Return each line of the records with nothing changed, pictures excepted.

Records for the task START

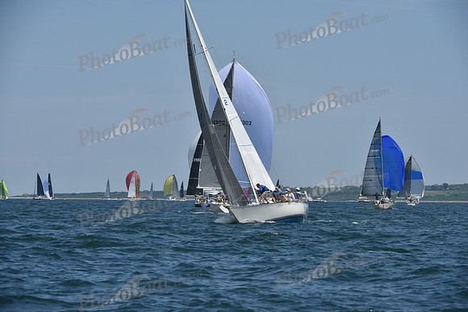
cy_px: 156
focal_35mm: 200
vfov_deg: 6.9
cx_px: 234
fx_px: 2600
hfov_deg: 10.3
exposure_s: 1/1600
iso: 320
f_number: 8
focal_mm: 200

Records for the task END

■ Task response ■
cy_px: 156
focal_35mm: 200
vfov_deg: 6.9
cx_px: 234
fx_px: 2600
hfov_deg: 10.3
exposure_s: 1/1600
iso: 320
f_number: 8
focal_mm: 200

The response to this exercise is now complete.